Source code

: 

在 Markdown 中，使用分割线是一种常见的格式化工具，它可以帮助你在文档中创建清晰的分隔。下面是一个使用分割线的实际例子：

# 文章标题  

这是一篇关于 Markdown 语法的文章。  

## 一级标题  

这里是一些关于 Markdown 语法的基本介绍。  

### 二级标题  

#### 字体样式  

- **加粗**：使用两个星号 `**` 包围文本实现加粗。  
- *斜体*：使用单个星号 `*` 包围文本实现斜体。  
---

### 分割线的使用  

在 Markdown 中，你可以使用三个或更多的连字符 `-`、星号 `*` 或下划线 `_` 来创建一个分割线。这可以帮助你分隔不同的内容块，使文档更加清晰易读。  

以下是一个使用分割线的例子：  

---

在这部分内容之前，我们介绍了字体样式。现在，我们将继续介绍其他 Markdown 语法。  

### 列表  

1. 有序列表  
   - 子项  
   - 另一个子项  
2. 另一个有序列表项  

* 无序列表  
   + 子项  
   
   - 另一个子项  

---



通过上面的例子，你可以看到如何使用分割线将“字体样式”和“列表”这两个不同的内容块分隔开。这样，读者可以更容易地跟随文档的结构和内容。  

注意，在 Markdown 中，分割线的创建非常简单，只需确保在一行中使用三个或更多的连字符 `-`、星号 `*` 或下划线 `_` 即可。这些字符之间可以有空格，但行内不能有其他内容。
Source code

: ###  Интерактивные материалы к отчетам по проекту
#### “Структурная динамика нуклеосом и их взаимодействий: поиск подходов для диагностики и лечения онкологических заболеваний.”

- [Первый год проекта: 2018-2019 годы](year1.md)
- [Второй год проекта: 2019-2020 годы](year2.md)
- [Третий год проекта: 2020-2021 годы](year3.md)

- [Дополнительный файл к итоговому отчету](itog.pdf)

══════════════════════════════

> **Task requirements**
Each entry above needs to be output exactly as written.

> **Answer section**
Source code

: 

在 Markdown 中，使用分割线是一种常见的格式化工具，它可以帮助你在文档中创建清晰的分隔。下面是一个使用分割线的实际例子：

# 文章标题  

这是一篇关于 Markdown 语法的文章。  

## 一级标题  

这里是一些关于 Markdown 语法的基本介绍。  

### 二级标题  

#### 字体样式  

- **加粗**：使用两个星号 `**` 包围文本实现加粗。  
- *斜体*：使用单个星号 `*` 包围文本实现斜体。  
---

### 分割线的使用  

在 Markdown 中，你可以使用三个或更多的连字符 `-`、星号 `*` 或下划线 `_` 来创建一个分割线。这可以帮助你分隔不同的内容块，使文档更加清晰易读。  

以下是一个使用分割线的例子：  

---

在这部分内容之前，我们介绍了字体样式。现在，我们将继续介绍其他 Markdown 语法。  

### 列表  

1. 有序列表  
   - 子项  
   - 另一个子项  
2. 另一个有序列表项  

* 无序列表  
   + 子项  
   
   - 另一个子项  

---



通过上面的例子，你可以看到如何使用分割线将“字体样式”和“列表”这两个不同的内容块分隔开。这样，读者可以更容易地跟随文档的结构和内容。  

注意，在 Markdown 中，分割线的创建非常简单，只需确保在一行中使用三个或更多的连字符 `-`、星号 `*` 或下划线 `_` 即可。这些字符之间可以有空格，但行内不能有其他内容。
Source code

: ###  Интерактивные материалы к отчетам по проекту
#### “Структурная динамика нуклеосом и их взаимодействий: поиск подходов для диагностики и лечения онкологических заболеваний.”

- [Первый год проекта: 2018-2019 годы](year1.md)
- [Второй год проекта: 2019-2020 годы](year2.md)
- [Третий год проекта: 2020-2021 годы](year3.md)

- [Дополнительный файл к итоговому отчету](itog.pdf)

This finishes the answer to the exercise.